La course élyséenne est à l’encombrement : celle des candidatures d’abord avec en moins de quinze jours l’annonce de deux nouvelles candidatures, celle d’Arnaud Montebourg, celle d’Anne Hidalgo, sans compter celle potentielle d’Eric Zemmour et évidemment aussi les offres des différentes primaires côté républicains ou écologistes.
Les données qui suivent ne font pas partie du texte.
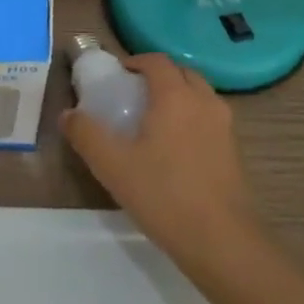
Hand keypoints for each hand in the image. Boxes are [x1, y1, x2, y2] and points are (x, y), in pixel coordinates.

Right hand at [59, 52, 259, 272]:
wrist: (223, 242)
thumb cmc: (164, 195)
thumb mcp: (112, 166)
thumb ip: (86, 134)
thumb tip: (68, 114)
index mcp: (176, 96)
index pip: (157, 61)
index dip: (135, 61)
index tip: (116, 75)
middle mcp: (204, 102)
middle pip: (182, 73)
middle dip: (158, 76)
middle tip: (133, 96)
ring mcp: (225, 127)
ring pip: (199, 96)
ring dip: (177, 97)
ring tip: (152, 121)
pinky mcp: (235, 151)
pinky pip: (209, 119)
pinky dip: (192, 119)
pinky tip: (174, 150)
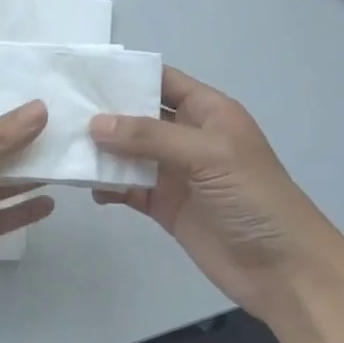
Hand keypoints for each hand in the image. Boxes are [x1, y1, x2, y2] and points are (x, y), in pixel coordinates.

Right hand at [89, 67, 343, 323]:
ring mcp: (175, 172)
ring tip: (64, 147)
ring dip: (101, 152)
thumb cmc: (254, 198)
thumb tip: (95, 124)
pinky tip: (88, 187)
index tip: (82, 71)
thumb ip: (151, 137)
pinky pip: (129, 188)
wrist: (284, 271)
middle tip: (59, 109)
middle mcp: (188, 137)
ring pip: (128, 153)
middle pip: (139, 116)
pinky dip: (108, 186)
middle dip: (104, 113)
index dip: (127, 74)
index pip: (162, 81)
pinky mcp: (165, 206)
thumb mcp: (208, 155)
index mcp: (208, 112)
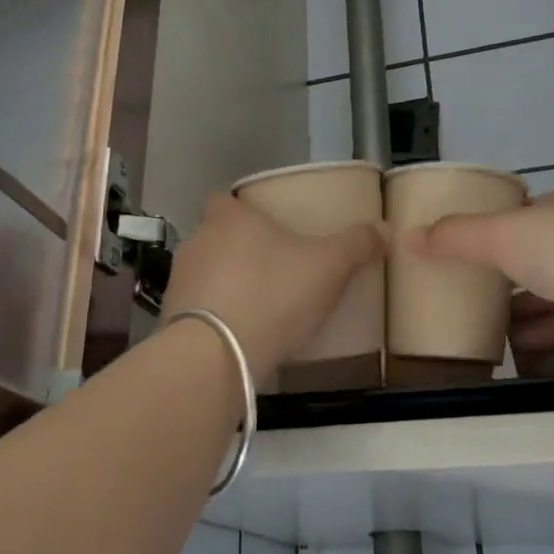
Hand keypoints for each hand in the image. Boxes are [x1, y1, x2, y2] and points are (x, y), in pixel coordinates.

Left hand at [162, 193, 383, 385]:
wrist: (216, 353)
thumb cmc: (273, 294)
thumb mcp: (328, 267)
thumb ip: (356, 245)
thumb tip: (383, 228)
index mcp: (229, 218)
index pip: (224, 199)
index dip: (242, 210)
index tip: (265, 227)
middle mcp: (197, 241)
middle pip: (215, 236)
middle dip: (238, 250)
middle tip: (272, 269)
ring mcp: (179, 280)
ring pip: (204, 273)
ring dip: (224, 285)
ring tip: (257, 307)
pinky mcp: (170, 318)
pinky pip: (196, 309)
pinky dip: (214, 317)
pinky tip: (238, 336)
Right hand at [407, 186, 553, 367]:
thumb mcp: (502, 235)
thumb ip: (455, 237)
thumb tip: (407, 238)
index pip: (525, 214)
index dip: (494, 230)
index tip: (464, 251)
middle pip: (539, 256)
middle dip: (506, 276)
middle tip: (467, 295)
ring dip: (524, 312)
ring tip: (484, 330)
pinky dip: (545, 337)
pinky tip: (516, 353)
Encombrement aussi des sorties médiatiques, où du Président sortant à ses concurrents immédiats, Marine Le Pen, Xavier Bertrand, Jean-Luc Mélenchon, etc, la sursaturation est à l’ordre du jour. Encombrement enfin des manœuvres qui de toutes parts dessinent leurs mouvements et leurs supputations : Zemmour contournera t-il Marine Le Pen par sa droite, celui du FN historique, et par sa gauche, celui des Républicains orphelins d’une candidature plus droitière que le casting qui leur est proposé ? Les Républicains, toujours eux, iront-ils jusqu’à la primaire ou finiront-ils par se rallier à une candidature Bertrand avec le risque néanmoins de créer un effet d’éviction de leur électorat vers d’autres alternatives ? À gauche l’hypothèse Hidalgo est-elle en mesure d’obtenir l’aval de l’appareil socialiste dont l’hégémonie n’est plus aujourd’hui qu’un lointain souvenir, contrariée qu’elle est par les Ecologistes d’un côté, par les Insoumis de l’autre ? Les Verts, quant à eux, opteront-ils pour la radicalité ou pour une version plus réformiste de leur démarche ? Quant à Emmanuel Macron sa volonté à peine dissimulée de créer un parti démocrate ramenant dans son giron tous ses satellites-alliés suffira t-elle à faire oublier l’échec d’En Marche en tant qu’organisation partisane et à réactiver un nouveau récit ?
Toutes ces interrogations sont symptomatiques de l’instabilité tectonique des plaques politiques à désormais moins de huit mois de l’échéance institutionnelle phare du pays. C’est dire d’abord que toute prévision est à ce stade presque impossible, voire fortuite – comme c’est au demeurant souvent le cas lors des dernières consultations : 1994 fut déjoué par 1995, 2001 par 2002 , 2006 en partie par 2007 ; 2011 par 2012 ; et 2016 par 2017. Encore existait-il en ce temps-là une cartographie partisane où l’observateur pouvait a minima se localiser ; l’effacement des repères antérieurs ouvre encore plus le jeu que par le passé, conférant une volatilité nécessairement plus grande à une opinion dont l’infusion permanente recombine à tout moment le rapport de forces. Nous cherchons dès lors à mettre des mots sur une situation incertaine. C’est ce degré d’intense incertitude qui caractérise ce début de campagne. Et cette incertitude n’est rien d’autre que le reflet d’un espace politique à découvert, et plus que jamais brinquebalé par une société qui ne se reconnaît plus que partiellement en lui.